3. Pertanggungjawaban Tindakan Pertambangan Emas Tanpa Izin Mengenai siapa yang tepatnya bertanggung jawab pada kasus di atas ialah perorangan dan perusahaan yang melakukan aktifitas pertambangan illegal tersebut. Bagi perusahaan yang melakukan usaha pertambangan emas tanpa izin tersebut dapat dikenakan sanksi uang paksa berupa uang sebagai ganti kerugian atas apa yang menimpa masyarakat yang merasakan dampak limbah dari usaha pertambangan tersebut.
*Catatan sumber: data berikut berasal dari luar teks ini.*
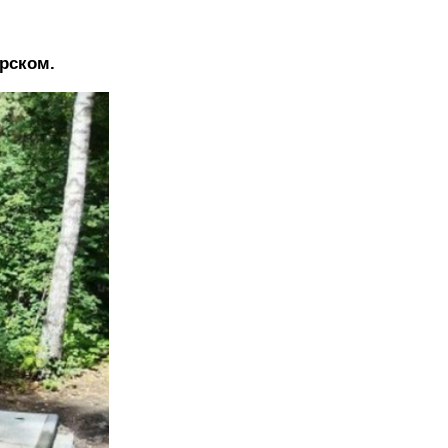
рском.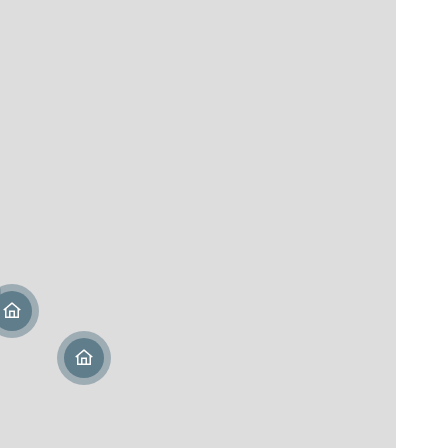
Martin (978)
urice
Bagi mereka atau orang yang berperan vital dalam pertambangan emas tanpa izin tersebut, maka dapat dikenakan Pasal 31 ayat (1) UU No. 11 Tahun 1967 Tentang Ketentuan-ketentuan Pokok Pertambangan, yaitu Dihukum dengan hukuman penjara selama-lamanya enam tahun dan/atau denda setinggi-tingginya Lima ratus ribu rupiah, barangsiapa yang tidak mempunyai kuasa pertambangan melakukan usaha pertambangan .

KESIMPULAN ANALISIS
Dari analisis kasus di atas, dapat disimpulkan bahwa penambangan emas di sepanjang sungai Tanjung menanti-Bungo Provinsi Jambi tersebut adalah illegal, karena tidak mengantongi izin dari instansi terkait. Kemudian akibat aktifitas pertambangan emas tersebut menimbulkan pencemaran, kerusakan lingkungan hidup akibat limbah yang dihasilkan dari aktifitas pertambangan tersebut, sehingga menyebabkan kerugian bagi masyarakat setempat. Pada kasus ini upaya penegakkan hukum yang dapat dilakukan pemerintah ialah penerapan sanksi administrasi berupa paksaan pemerintah (Bestuurdwang) dan Uang paksa (Dwangsom).